The scientists seeded optical fibres with zinc oxide nanostructures. Those nanostructures were then coated with a dye-sensitized material that converts light into electricity. The electricity is then captured using a liquid electrolyte surrounding the nanostructures.
Only the very tip of the cable needs to be exposed to light, meaning that most of the system can easily be concealed under roofs, in walls or even underground. This not only opens up architectural opportunities for concealing the solar panels but enables them to be protected from envirommental damage, such as from hail.
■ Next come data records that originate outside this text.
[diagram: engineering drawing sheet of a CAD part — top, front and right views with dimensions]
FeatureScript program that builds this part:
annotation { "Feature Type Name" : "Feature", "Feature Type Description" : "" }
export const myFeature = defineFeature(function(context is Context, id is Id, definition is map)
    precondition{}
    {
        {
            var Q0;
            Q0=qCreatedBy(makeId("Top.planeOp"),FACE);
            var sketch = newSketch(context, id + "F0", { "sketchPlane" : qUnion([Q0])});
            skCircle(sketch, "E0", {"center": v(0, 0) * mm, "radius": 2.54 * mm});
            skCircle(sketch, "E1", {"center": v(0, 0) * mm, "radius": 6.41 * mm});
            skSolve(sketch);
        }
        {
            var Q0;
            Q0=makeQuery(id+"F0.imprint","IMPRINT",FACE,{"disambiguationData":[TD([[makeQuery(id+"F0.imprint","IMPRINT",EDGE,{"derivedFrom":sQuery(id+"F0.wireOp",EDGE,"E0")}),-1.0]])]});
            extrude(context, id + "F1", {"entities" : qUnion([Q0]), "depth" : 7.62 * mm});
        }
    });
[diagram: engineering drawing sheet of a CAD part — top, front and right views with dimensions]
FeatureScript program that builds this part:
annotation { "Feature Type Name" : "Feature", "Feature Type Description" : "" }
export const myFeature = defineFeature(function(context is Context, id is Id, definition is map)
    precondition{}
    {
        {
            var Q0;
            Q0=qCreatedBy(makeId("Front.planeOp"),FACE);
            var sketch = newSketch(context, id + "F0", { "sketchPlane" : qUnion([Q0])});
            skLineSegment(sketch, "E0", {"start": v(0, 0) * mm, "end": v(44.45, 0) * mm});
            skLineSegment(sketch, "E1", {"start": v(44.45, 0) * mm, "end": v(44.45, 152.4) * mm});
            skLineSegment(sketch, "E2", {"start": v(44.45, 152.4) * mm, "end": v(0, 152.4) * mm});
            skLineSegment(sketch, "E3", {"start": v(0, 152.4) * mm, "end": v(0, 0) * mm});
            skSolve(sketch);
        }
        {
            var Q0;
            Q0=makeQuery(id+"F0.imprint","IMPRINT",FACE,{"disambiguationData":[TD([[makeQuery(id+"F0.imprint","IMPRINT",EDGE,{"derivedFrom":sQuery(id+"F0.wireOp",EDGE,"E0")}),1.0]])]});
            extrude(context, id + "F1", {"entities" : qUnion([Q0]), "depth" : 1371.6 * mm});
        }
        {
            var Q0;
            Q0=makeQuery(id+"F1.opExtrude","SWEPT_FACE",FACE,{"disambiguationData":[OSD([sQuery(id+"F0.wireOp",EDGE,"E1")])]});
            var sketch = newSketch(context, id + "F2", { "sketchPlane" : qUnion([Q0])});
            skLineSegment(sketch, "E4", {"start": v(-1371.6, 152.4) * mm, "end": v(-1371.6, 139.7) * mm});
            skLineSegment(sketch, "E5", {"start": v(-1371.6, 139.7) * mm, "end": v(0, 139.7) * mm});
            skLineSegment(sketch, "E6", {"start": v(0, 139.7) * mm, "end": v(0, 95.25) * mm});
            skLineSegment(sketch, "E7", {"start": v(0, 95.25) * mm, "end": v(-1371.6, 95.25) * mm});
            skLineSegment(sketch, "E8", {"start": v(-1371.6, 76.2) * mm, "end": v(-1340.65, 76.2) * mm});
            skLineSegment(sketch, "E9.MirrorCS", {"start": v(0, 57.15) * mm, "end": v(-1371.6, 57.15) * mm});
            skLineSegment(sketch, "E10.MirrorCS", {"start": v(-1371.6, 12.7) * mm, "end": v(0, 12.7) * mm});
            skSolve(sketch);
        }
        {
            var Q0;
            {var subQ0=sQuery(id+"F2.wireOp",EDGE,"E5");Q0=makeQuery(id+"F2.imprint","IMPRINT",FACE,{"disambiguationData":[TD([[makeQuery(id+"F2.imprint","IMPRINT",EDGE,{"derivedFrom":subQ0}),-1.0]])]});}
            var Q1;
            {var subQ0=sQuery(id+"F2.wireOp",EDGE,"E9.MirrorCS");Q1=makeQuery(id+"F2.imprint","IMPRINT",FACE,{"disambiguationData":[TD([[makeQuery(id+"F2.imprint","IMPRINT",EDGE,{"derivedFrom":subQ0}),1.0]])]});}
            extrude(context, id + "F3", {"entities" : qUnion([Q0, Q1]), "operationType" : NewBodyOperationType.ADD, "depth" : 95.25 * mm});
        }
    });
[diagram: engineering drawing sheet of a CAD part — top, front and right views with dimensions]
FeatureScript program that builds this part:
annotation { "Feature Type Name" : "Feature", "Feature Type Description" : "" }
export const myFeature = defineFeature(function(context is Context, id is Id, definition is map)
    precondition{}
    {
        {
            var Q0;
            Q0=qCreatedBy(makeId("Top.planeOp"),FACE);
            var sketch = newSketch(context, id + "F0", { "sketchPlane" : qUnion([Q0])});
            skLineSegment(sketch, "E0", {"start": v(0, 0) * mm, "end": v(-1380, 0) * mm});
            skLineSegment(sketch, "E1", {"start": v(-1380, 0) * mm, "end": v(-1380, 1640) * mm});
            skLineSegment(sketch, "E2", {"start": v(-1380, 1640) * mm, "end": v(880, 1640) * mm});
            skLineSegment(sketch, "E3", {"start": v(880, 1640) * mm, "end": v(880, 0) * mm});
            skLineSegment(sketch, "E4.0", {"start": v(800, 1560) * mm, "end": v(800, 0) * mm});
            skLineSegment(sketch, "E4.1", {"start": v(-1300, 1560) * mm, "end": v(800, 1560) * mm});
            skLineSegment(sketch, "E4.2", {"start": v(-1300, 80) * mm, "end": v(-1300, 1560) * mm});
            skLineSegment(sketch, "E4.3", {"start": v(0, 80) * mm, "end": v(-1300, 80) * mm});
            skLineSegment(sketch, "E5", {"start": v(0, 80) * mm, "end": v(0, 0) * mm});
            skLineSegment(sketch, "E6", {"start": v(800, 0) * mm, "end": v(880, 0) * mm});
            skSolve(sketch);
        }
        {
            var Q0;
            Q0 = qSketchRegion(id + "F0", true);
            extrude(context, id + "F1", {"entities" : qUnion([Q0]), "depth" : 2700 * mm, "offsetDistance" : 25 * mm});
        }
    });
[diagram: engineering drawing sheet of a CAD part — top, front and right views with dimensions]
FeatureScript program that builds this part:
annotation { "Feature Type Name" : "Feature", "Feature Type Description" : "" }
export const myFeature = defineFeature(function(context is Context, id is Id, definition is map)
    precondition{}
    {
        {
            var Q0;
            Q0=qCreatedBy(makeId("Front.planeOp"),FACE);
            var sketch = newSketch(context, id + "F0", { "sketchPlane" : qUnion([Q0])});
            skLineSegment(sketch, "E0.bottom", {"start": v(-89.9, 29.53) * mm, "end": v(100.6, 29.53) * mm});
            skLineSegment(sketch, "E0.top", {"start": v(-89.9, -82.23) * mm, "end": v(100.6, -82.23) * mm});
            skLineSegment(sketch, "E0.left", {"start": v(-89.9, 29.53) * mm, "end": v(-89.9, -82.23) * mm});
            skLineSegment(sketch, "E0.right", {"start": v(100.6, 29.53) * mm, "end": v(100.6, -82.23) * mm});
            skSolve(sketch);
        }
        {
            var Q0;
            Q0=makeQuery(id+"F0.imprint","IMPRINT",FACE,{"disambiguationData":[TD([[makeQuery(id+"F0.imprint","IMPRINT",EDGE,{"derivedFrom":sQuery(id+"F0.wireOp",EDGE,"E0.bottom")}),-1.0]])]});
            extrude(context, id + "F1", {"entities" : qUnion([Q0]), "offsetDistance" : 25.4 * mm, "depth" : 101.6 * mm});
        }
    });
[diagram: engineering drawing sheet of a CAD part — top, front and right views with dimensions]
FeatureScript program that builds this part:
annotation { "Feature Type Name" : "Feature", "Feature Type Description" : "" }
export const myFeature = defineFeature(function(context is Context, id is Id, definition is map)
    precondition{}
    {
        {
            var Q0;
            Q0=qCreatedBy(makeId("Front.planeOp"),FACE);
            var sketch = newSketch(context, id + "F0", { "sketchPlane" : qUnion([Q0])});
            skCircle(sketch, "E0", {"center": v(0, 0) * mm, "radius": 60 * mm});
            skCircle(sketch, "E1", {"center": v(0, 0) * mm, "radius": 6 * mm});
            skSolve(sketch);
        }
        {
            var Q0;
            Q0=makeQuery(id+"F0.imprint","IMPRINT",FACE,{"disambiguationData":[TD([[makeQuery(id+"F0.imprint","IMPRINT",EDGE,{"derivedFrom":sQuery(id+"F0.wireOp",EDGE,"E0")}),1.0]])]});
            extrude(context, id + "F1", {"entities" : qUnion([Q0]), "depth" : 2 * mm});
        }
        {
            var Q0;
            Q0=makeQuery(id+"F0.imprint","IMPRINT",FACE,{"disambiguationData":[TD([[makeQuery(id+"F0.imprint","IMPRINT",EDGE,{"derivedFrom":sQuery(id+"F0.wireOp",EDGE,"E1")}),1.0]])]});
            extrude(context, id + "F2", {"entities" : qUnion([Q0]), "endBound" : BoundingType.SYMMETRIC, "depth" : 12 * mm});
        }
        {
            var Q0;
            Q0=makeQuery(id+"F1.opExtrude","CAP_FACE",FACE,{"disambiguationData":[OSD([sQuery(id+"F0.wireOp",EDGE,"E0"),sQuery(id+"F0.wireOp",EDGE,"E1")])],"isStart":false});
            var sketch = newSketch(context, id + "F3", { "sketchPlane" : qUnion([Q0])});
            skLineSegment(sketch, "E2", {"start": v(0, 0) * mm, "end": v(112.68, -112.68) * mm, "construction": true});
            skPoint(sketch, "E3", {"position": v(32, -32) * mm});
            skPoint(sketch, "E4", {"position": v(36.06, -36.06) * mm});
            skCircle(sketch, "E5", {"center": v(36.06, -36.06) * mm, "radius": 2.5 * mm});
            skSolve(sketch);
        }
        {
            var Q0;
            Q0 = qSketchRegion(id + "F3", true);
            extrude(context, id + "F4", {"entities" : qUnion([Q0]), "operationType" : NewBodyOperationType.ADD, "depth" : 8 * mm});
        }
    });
When any light which is not absorbed and converted into electricity reaches the end of the cable, it bounces back – doubling the chance of absorption. Dr Wang says that the result is up to six times more efficient than standard, planar solar cells with the same surface area.
The 3-D solar cells are cheap to manufacture because their main components are common materials like the fibre optic cables used in telecommunications and zinc oxide which is commonly used as a sunscreen, and because the manufacturing process requires much lower temperatures (about 70°C) than conventional solar cell production.